Page excerpt:
CPC H04L 63/1433 (2013.01) [G06F 18/213 (2023.01); G06F 18/217 (2023.01); G06F 18/22 (2023.01); G06F 21/128 (2013.01); G06F 21/577 (2013.01); G06F 40/295 (2020.01); G06N 20/00 (2019.01)] | 11 Claims |
1. A method for improved cybersecurity named entity recognition comprising:
conducting a machine learning process, by a processor, including:
accessing a training dataset, by a processor, the training dataset including a list of predetermined keyword-category pairs, each of the list of predetermined keyword-category pairs matching a keyword related to a cyber security entity to a corresponding category of a list of categories associated with cybersecurity risks,
conducting a search of incident reports by the processor, to return a sentence list that includes one or more sentences containing a keyword of the training dataset,
applying, by the processor, a sentence categorization process to assign a category of the predetermined list of categories associated with cybersecurity to an ambiguous keyword from the one or more sentences based on semantic similarity and context of the ambiguous keyword within a given sentence, including:
assigning a similarity score to each keyword of a list of keywords from a sentence including the ambiguous keyword based on semantic similarity and context of the keyword within the sentence for an untested category,
assigning a similarity score to each keyword of the list of keywords based on the semantic similarity and context of the keyword within the sentence for the untested category,
comparing a total similarity score of the sentence for the untested category to a highest total similarity score of the sentence corresponding to a most similar category,
assigning the category having a higher total similarity score between the untested category and the most similar category as a new most similar category, and
pairing the ambiguous keyword to the new most similar category,
wherein the ambiguous keyword has multiple meanings such that prior to application of the sentence categorization process the ambiguous keyword corresponds to more than one category of the list of categories, and
supplementing the training dataset with the ambiguous keyword paired to the category assigned under the sentence categorization process; and
training a named entity recognition model using the training dataset, such that the named entity recognition model as trained is executable by the processor to categorize keyword types and resolve ambiguous keyword recognition.

(Dataset entries)
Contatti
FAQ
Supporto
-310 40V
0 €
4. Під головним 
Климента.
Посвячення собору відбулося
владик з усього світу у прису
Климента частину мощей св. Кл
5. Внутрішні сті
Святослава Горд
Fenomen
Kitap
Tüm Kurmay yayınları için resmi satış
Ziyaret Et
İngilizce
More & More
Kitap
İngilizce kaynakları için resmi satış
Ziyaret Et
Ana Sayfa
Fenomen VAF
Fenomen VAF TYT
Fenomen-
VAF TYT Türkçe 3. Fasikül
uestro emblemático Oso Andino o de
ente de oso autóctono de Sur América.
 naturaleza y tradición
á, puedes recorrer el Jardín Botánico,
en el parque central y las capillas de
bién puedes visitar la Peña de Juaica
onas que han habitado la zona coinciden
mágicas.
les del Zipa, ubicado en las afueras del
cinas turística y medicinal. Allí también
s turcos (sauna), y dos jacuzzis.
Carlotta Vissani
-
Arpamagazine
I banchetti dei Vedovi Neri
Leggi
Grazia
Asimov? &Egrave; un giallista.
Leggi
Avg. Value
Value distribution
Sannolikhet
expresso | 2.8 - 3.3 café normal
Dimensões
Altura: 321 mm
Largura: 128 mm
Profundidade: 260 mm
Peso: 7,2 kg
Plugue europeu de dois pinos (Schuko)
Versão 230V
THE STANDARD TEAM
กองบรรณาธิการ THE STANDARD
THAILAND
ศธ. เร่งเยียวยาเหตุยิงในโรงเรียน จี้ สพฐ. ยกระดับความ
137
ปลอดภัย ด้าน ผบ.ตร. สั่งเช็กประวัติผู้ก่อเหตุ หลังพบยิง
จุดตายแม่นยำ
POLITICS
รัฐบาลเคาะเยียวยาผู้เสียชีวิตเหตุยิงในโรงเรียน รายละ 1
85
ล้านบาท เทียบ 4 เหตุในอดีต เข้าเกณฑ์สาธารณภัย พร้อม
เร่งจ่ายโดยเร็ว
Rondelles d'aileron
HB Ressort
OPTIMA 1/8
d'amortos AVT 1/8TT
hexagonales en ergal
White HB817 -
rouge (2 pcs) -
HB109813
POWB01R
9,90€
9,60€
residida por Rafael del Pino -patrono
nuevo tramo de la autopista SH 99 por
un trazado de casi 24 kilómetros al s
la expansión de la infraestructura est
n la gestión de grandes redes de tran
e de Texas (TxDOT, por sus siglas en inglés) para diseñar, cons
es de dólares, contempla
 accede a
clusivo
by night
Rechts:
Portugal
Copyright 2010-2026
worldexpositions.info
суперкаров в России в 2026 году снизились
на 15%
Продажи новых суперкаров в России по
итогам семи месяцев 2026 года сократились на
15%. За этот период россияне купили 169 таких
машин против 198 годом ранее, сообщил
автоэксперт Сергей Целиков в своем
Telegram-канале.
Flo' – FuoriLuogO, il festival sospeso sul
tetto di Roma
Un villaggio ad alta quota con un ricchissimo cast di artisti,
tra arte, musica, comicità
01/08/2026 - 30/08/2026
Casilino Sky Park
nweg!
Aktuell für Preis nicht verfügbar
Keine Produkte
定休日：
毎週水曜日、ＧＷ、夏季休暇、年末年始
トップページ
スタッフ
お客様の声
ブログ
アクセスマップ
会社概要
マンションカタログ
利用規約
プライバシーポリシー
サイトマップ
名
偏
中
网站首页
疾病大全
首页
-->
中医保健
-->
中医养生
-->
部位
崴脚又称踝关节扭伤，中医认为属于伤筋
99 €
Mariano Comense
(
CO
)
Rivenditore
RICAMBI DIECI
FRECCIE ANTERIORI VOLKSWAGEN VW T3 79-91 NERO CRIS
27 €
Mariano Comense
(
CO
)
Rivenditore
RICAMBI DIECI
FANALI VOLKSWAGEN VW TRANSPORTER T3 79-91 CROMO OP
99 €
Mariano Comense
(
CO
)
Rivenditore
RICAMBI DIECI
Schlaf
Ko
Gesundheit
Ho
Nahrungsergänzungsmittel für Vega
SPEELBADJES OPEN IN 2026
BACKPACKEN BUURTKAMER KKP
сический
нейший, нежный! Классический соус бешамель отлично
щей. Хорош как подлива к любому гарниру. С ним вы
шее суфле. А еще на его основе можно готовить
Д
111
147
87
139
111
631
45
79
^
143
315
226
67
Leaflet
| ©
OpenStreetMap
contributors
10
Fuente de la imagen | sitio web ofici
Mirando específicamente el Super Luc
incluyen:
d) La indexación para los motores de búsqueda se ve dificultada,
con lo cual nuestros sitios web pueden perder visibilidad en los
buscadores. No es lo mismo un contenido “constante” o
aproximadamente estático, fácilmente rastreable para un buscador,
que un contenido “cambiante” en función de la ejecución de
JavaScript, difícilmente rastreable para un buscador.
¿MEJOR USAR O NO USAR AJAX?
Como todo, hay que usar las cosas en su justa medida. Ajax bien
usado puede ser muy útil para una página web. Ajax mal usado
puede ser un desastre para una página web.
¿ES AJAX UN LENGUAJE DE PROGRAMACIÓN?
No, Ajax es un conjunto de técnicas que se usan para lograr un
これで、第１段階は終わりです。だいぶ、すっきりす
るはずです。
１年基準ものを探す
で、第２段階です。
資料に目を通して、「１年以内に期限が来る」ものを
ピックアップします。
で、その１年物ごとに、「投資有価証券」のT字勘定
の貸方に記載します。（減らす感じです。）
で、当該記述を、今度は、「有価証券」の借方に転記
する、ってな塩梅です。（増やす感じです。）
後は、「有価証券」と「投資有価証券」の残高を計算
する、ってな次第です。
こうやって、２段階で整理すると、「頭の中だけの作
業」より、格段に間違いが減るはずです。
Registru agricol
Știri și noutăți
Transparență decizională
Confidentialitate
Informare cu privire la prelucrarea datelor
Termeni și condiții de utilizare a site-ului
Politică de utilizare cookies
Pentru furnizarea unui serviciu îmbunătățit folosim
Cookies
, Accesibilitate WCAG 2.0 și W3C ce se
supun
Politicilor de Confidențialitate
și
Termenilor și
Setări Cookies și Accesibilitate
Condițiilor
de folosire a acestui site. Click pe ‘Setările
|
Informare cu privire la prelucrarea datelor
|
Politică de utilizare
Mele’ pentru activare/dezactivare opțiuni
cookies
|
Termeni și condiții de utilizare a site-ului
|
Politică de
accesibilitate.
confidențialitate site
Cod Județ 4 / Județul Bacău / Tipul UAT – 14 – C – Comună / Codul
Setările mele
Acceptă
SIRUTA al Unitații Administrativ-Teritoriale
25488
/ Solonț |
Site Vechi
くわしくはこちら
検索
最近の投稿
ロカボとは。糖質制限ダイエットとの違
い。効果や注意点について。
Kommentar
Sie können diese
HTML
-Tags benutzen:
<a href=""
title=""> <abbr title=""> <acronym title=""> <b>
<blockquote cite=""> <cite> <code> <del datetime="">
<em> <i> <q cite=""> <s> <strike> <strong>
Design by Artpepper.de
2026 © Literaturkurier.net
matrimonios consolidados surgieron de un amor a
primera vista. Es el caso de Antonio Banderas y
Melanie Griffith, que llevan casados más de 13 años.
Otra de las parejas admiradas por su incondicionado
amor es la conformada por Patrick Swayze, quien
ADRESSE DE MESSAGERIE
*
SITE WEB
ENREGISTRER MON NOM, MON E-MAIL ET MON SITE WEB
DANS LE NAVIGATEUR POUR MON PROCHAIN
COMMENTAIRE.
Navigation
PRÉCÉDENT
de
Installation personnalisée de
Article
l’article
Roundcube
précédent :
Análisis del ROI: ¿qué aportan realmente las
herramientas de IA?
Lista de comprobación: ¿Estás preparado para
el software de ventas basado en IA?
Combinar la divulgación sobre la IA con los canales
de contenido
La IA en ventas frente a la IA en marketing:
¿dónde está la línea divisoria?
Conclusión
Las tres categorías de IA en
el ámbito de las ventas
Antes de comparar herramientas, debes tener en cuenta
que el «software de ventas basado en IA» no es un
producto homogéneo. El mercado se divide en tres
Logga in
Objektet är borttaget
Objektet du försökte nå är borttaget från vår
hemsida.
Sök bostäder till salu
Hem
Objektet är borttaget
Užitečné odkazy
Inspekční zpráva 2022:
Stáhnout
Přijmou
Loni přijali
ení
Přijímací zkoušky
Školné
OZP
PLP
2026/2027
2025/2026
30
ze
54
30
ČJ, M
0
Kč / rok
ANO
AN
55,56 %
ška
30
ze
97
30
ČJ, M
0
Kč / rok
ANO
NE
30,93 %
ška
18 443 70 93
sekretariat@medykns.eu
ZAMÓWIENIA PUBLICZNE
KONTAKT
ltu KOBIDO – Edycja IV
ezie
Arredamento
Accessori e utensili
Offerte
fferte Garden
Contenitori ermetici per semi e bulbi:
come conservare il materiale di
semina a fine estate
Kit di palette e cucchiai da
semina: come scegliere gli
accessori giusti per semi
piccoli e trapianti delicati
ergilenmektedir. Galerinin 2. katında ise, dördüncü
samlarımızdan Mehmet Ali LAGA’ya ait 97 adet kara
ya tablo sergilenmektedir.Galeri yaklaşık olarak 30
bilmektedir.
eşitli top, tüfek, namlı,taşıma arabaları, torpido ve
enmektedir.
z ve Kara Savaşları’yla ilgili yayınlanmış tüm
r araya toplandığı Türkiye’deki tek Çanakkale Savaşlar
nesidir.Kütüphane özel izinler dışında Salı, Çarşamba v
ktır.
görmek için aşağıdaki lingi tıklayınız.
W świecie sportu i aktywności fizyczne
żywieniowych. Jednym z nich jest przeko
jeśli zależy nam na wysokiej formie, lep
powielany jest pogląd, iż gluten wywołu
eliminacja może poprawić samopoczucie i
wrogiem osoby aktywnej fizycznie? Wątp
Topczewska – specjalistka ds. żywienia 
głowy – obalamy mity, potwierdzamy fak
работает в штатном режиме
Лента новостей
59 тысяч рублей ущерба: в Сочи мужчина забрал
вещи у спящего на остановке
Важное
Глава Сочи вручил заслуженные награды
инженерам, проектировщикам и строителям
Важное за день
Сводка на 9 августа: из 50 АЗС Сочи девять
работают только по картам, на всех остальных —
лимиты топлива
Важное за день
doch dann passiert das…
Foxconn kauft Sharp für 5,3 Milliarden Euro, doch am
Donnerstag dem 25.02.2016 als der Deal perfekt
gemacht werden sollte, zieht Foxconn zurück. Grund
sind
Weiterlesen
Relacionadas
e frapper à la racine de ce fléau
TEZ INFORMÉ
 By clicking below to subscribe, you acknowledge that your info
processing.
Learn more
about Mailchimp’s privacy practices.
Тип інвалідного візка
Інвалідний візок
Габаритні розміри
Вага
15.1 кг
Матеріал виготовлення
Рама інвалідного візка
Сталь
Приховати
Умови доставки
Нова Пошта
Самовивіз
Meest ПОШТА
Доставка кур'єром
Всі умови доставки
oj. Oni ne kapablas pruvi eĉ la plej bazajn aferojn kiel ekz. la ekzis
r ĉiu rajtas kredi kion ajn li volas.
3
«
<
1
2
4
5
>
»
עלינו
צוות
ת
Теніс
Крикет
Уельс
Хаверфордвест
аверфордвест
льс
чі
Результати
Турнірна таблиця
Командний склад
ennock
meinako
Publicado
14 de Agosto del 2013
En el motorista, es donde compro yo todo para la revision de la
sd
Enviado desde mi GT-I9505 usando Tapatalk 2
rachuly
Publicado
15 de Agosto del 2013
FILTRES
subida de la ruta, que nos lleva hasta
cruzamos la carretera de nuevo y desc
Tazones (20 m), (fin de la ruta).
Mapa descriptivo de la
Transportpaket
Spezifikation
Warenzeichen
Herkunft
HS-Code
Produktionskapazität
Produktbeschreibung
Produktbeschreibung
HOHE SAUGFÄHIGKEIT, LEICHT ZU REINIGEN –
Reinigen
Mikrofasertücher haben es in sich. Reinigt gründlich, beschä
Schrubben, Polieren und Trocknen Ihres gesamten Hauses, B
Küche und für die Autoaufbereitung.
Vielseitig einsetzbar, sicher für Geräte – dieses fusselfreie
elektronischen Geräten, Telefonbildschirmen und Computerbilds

Job item:
In the patent claim, what does the processor's search of incident reports return?

Task solution:
A sentence list that includes one or more sentences containing a keyword of the training dataset.